Comme le fait très justement remarquer dans son rapport 9 ( * ) M. Antoine Herth, rapporteur de la proposition de loi à l'Assemblée nationale, « cette disposition ne constitue toutefois qu'une anticipation du dispositif envisagé dans le cadre de la future ordonnance relative à l'INAO prévue à l'article 73 de la loi n° 2006-11 du 5 janvier 2006 d'orientation agricole ».

Sur cet article unique, l'Assemblée nationale a adopté un amendement de M. Hugues Martin, sous-amendé par le rapporteur.
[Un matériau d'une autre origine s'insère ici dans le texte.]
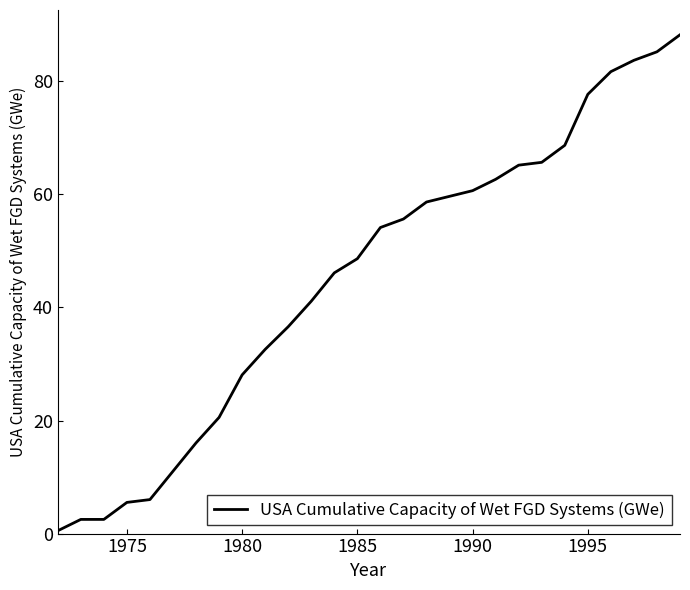

Reading right to left, list all the values displayed in this chart.

88.2	85.2	83.7	81.7	77.7	68.7	65.7	65.2	62.7	60.7	59.6	58.6	55.6	54.1	48.6	46.1	41.1	36.6	32.6	28.1	20.6	16.0	11.0	6.0	5.5	2.5	2.5	0.5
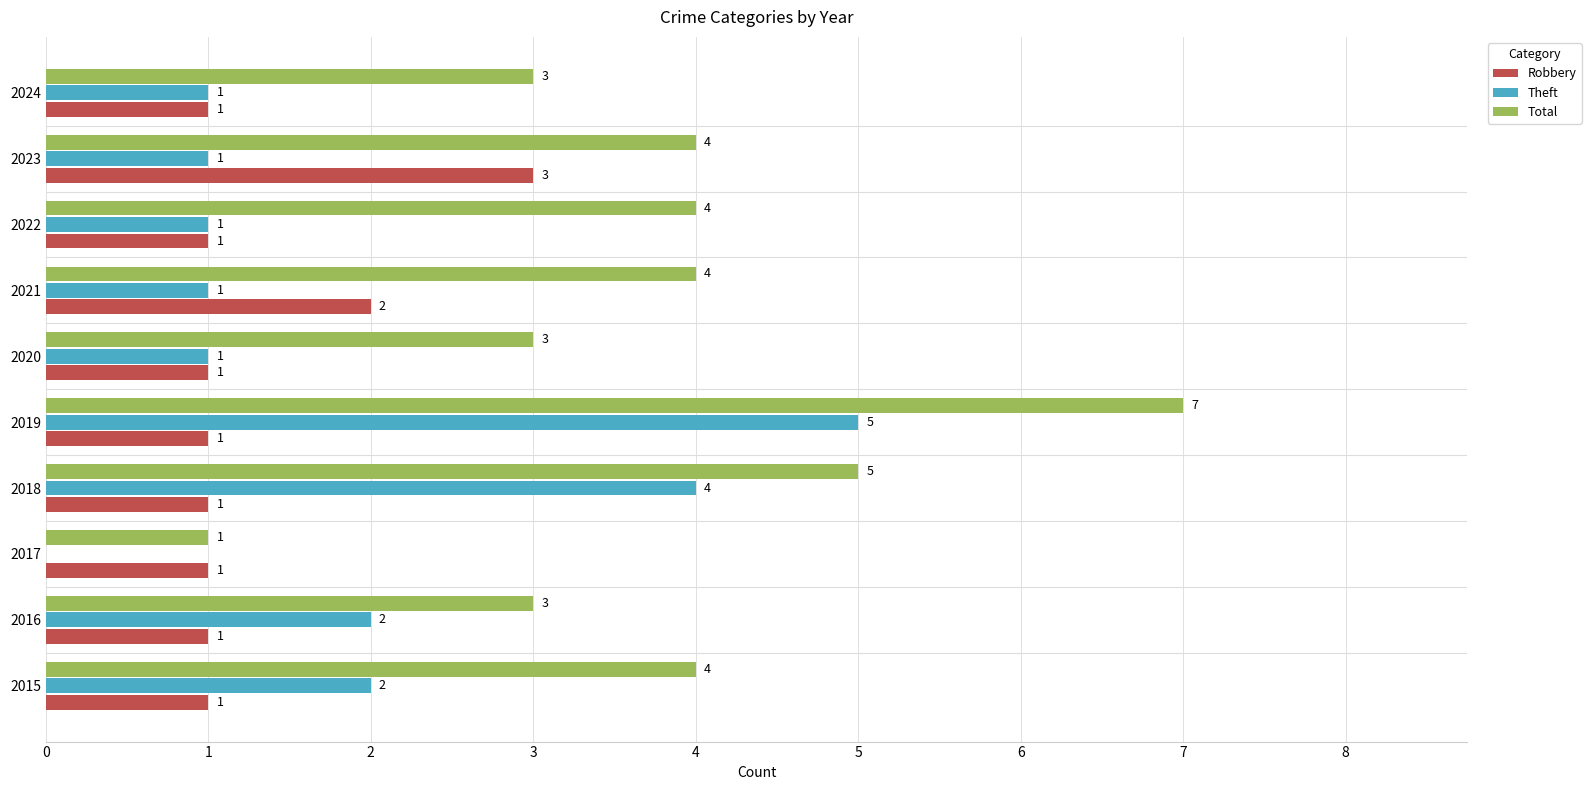

Count the Total values in the range 3 to 4.

7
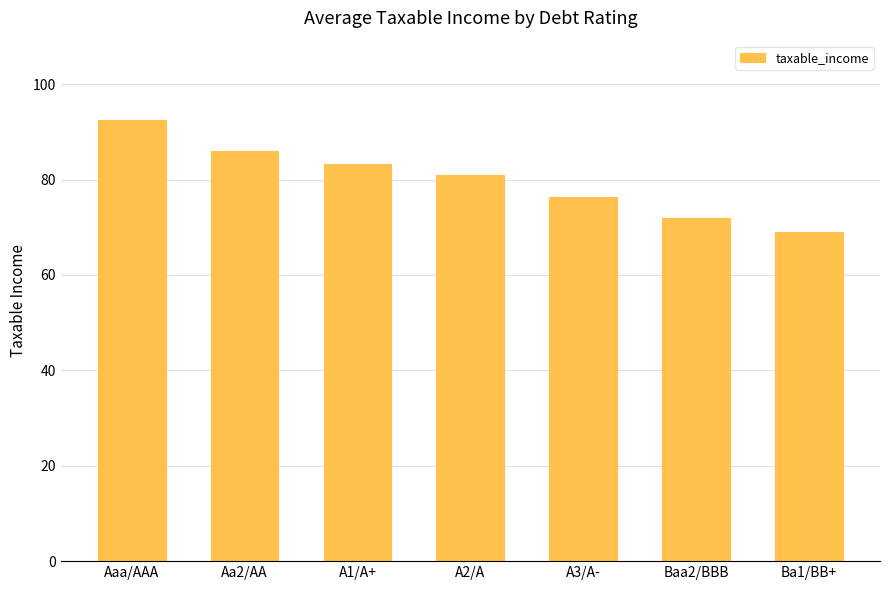

Rank the categories by value from lowest to highest.

Ba1/BB+, Baa2/BBB, A3/A-, A2/A, A1/A+, Aa2/AA, Aaa/AAA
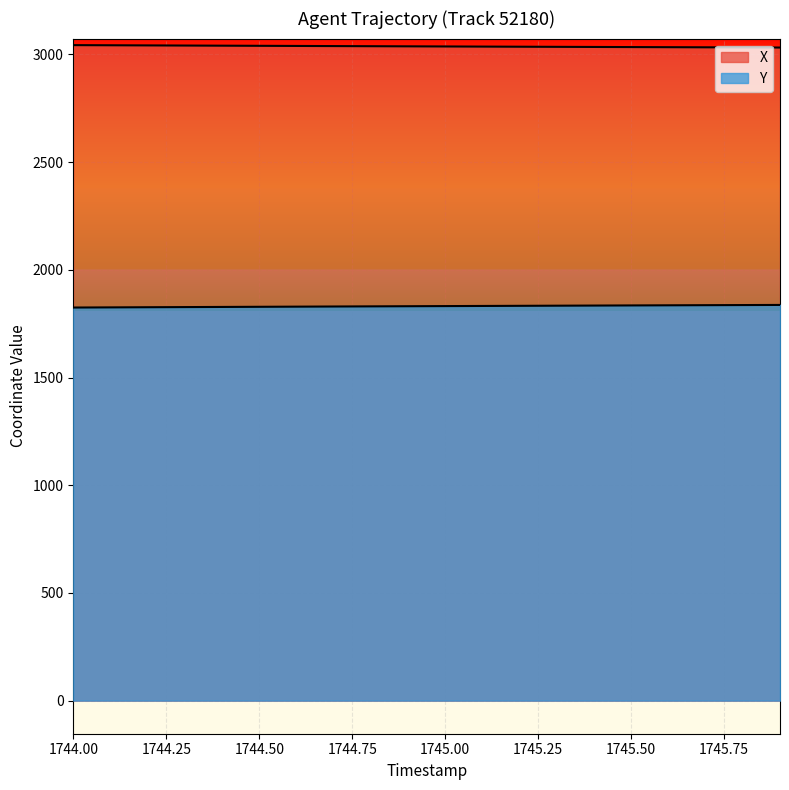

True or false: Y has more than 2 points higher than both neighbors.

False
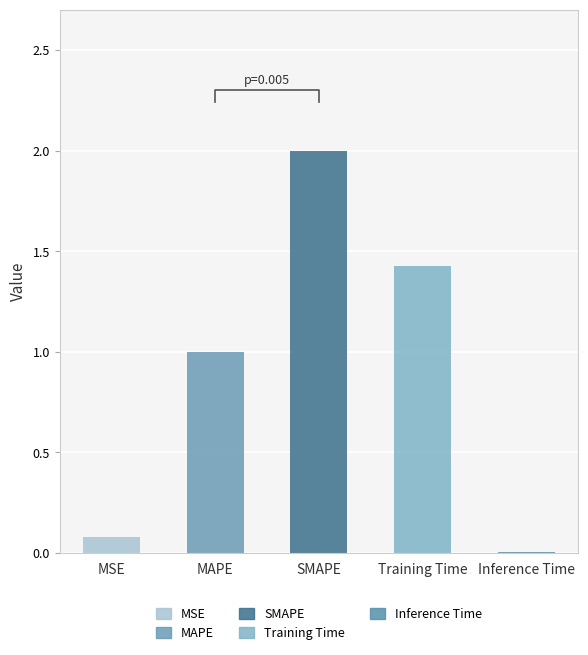

The value at Inference Time is 0.0. True or false?

False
Il prévoit que la décision du Gouvernement concernant les rendements est prise après consultation pour avis de l'INAO.

Votre rapporteur souscrit à cette modification : elle maintient la possibilité pour les professionnels concernés, représentés au comité des vins de l'INAO, de donner clairement leur position et de prendre leurs responsabilités, tout en ne liant pas le Gouvernement dans sa décision finale.

Votre commission vous propose d'adopter cet article sans modification.

EXAMEN EN COMMISSION

Au cours d'une réunion tenue le mercredi 28 juin 2006 sous la présidence de M. Bernard Piras, vice-président, la commission a examiné, sur le rapport de M. Jacky Pierre, la proposition de loi n° 3172 (XII ème législature) de M. Antoine Herth relative à la fixation des rendements des vins à appellation d'origine contrôlée pour la campagne 2006-2007.

Lors de sa réunion du mercredi 28 juin 2006, votre commission a adopté à l'unanimité le texte de la proposition de loi, dans sa rédaction issue de l'Assemblée nationale.

* 1 Intitulée « Vers un secteur vitivinicole européen durable », sa proposition de réforme, rendue publique le 22 juin, prévoit, à partir de la campagne 2008/2009, des mesures d'arrachage afin de modérer l'offre, une déréglementation en matière d'étiquetage et de pratiques oenologiques pour concurrencer les vins du « nouveau monde », ainsi que la restriction de la distillation de crise aux cas exceptionnels en vue de réaliser des économies.

* 2 Une proposition de loi identique [n° 412 (2005-2006)] a été déposée au Sénat par notre collègue Gérard Bailly le 21 juin dernier.

* 3 Ou vins à appellation d'origine contrôlée (AOC).

* 4 Réduction des contingents d'autorisation de plantation, arrachage, mise en réserve, aide à la promotion ...

* 5 « Une mesure de distillation de crise peut être prise en cas de perturbation exceptionnelle du marché due à d'importants excédents et/ou à des problèmes de qualité. »

* 6 La distillation correspond à une transformation du vin en alcool pour une utilisation alimentaire ou, dans le cas de la distillation de crise, industrielle.

* 7 L'Espagne, l'Italie et la Grèce ont également formulé une demande de distillation de crise.

* 8 Sur les 1,5 million d'hectolitres de distillation ouverts, seuls 1,083 million avait été utilisé, certaines régions, dont la vallée du Rhône (350.000 hectolitres), participant fortement, d'autres, comme le bordelais (178.000), que faiblement au regard de leur production.

* 9 Rapport n° 3181 fait au nom de la commission des affaires économiques, de l'environnement et du territoire sur la proposition de loi, relative à la fixation des rendements de vins à appellation d'origine contrôlée pour la campagne 2006-2007 (n° 3172).